Oil drilling in the Atlantic Ocean may drive North Atlantic right whales to extinction, warn environmentalists.
The Bureau of Ocean Energy Management recently issued new guidelines that could affect the search for oil off the coasts of America. Officials there are concerned about planned seismic testing, used in the search for gas and oil reserves.
Leases to drill in offshore locations were set to allow drilling, beginning in 2011. After the Deepwater Horizon oil spill in 2010, the Obama Administration delayed drilling until 2017.
Oil industry officials want to use modern seismic techniques to recheck areas explored decades ago using older technologies.
Seismic guns deliver powerful blasts of compressed air that travel through water, striking the ocean floor. When these waves of pressure propagate through bedrock, they bend as they move from one type of material to another. By measuring the degree by which the wave is reflected, it is possible to determine the make-up, and location, of oil deposits.
Proponents of seismic exploration believe they may be able to discover new reserves of fuel. In addition, they could also avoid costly drilling in areas where oil is not likely to be found. The Interior Department recently recommended exploration using seismic guns.
Wildlife conservation groups, however, are fighting this technique, saying animals in the marine environment should not be exposed to the effects of the blasts.

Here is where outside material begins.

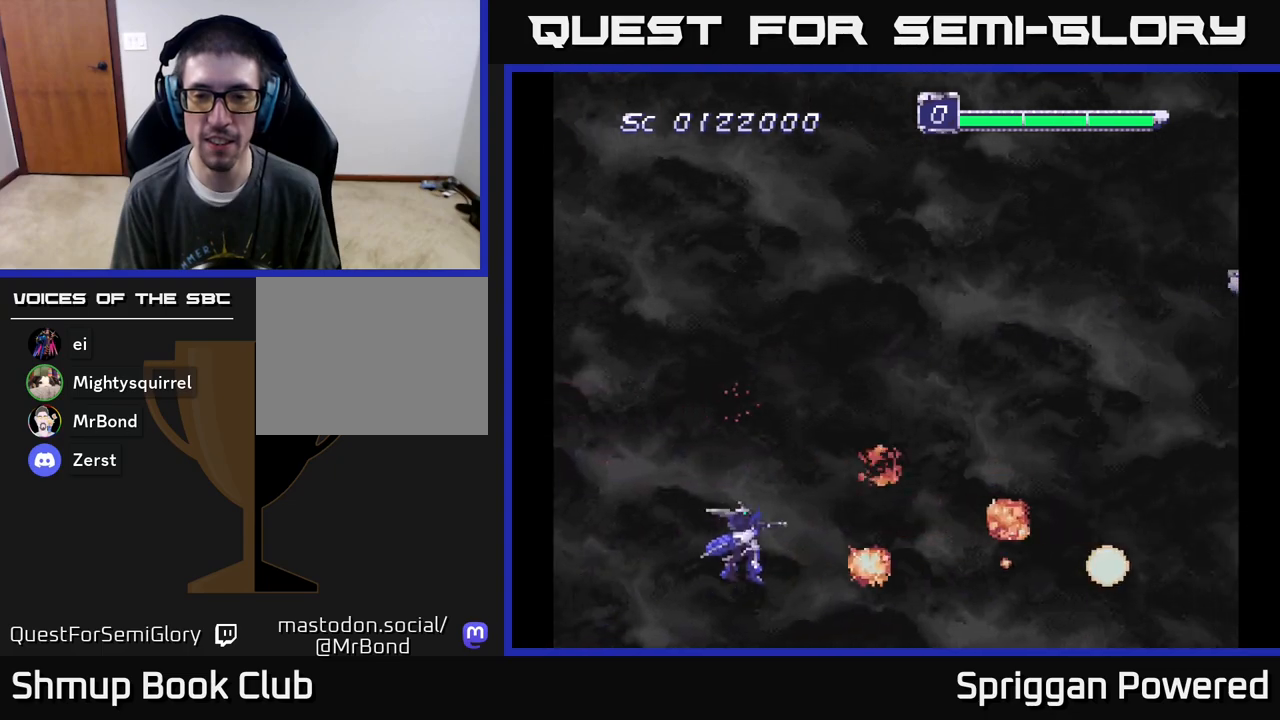
{"buttons": ["A", "DPAD_UP"], "events": [[133, "A", "up"], [200, "A", "down"], [350, "A", "up"], [417, "A", "down"]]}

Whales, dolphins, and many other animals depend on sound for navigation and communication. The seismic testing, which would continue for at least one year, could put the marine animals in danger.

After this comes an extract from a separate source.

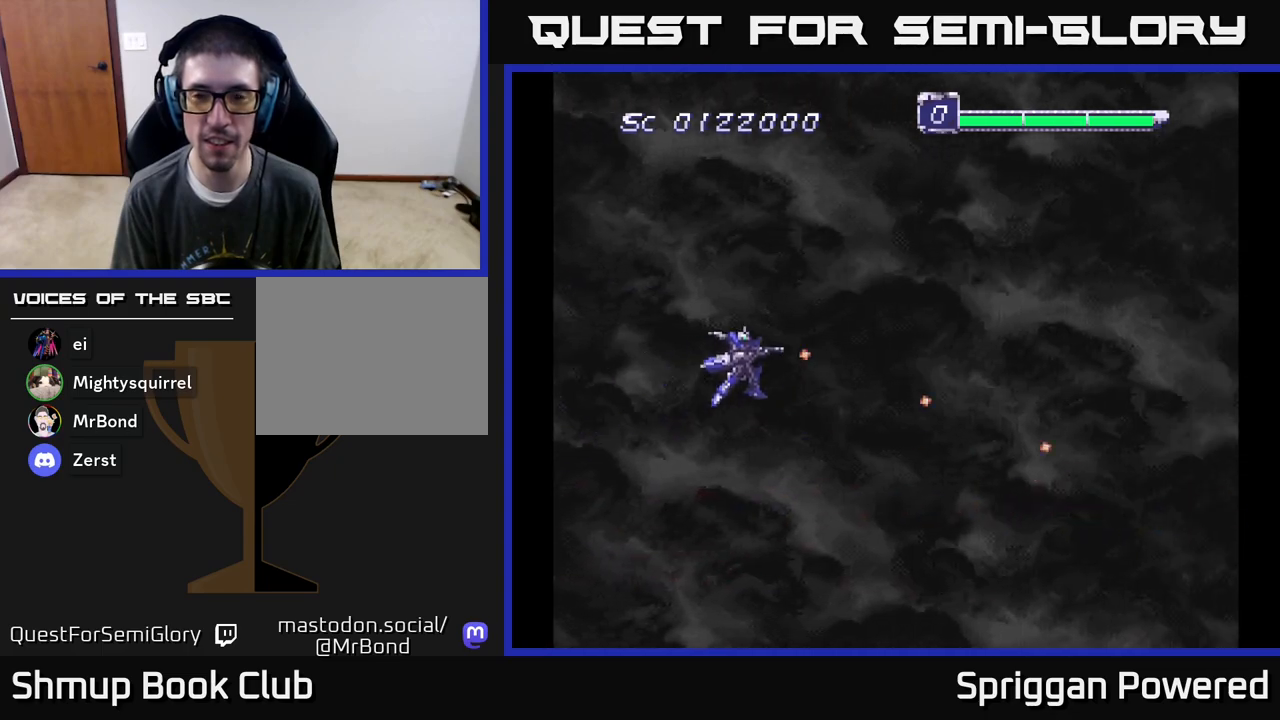
{"buttons": ["DPAD_UP"], "events": [[50, "A", "up"], [150, "A", "down"], [267, "A", "up"], [350, "A", "down"], [467, "A", "up"]]}
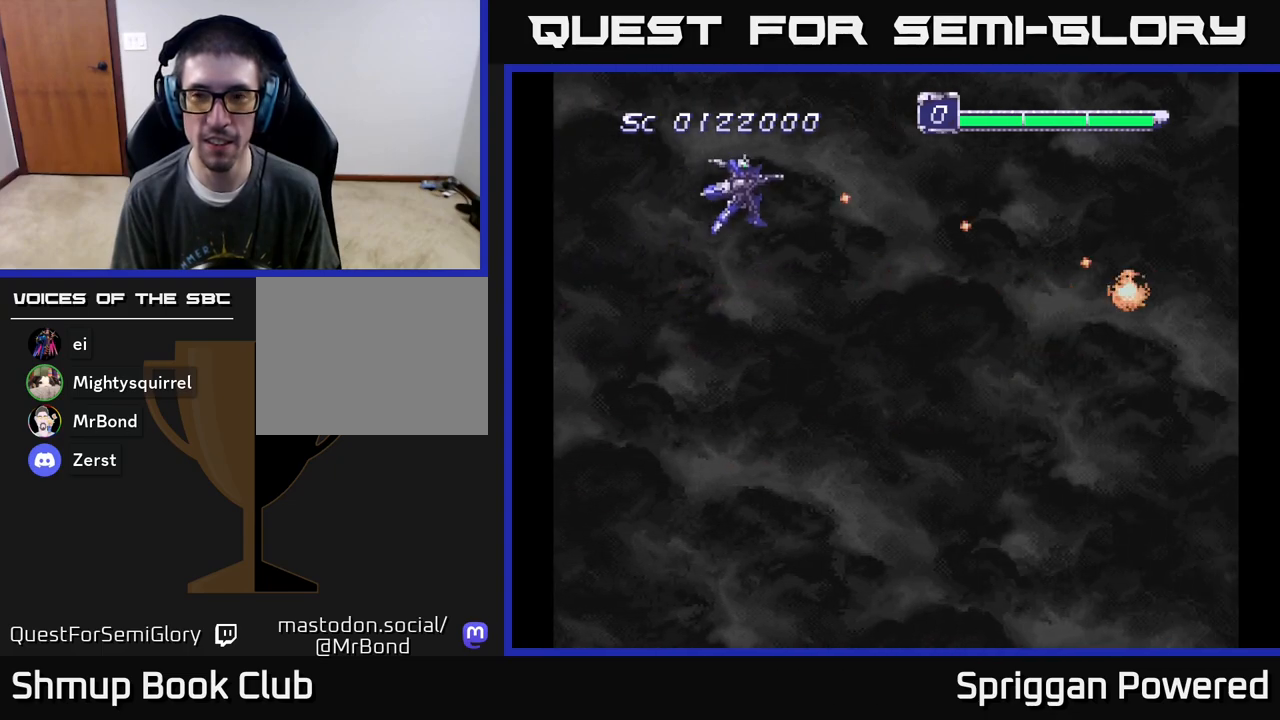
{"buttons": ["A", "DPAD_DOWN"], "events": [[50, "A", "down"], [133, "DPAD_LEFT", "down"], [150, "DPAD_UP", "up"], [167, "DPAD_DOWN", "down"], [183, "A", "up"], [233, "DPAD_LEFT", "up"], [267, "A", "down"], [400, "A", "up"], [483, "A", "down"]]}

"Seismic airgun testing isn't simply a method of surveying a coastal area for its energy potential. The blasts from seismic airguns are 100,000 times more intense than a jet plane engine and are emitted every 10 seconds, 24 hours a day, for weeks and months at a time. It's disruptive, destructive, and directly threatens the survival of marine creatures like dolphins, whales, and turtles," Suzie Hodges of Oceana, a conservancy group, wrote on the organization's Web site.
Government estimates say an estimated 138,500 marine mammals, such as dolphins and whales, may be injured by testing. The blasts will be powerful enough to cause temporary or permanent hearing loss in animals. They can also kill eggs and pupae.
North Atlantic right whales migrate near the areas being tested, along the east coast of the United States, between Florida and Delaware. Just 500 of the highly-intelligent and social animals are known to be alive today.
Jobs are another issue being considered in this debate. Oil companies have stated seismic exploration could create up to 280,000 jobs. Estimates by Oceana predict 730,000 jobs will put at risk by the seismic guns, due to disruptions in tourism and boating.
Activists are comparing the sounds of testing to hearing dynamite exploding in your backyard.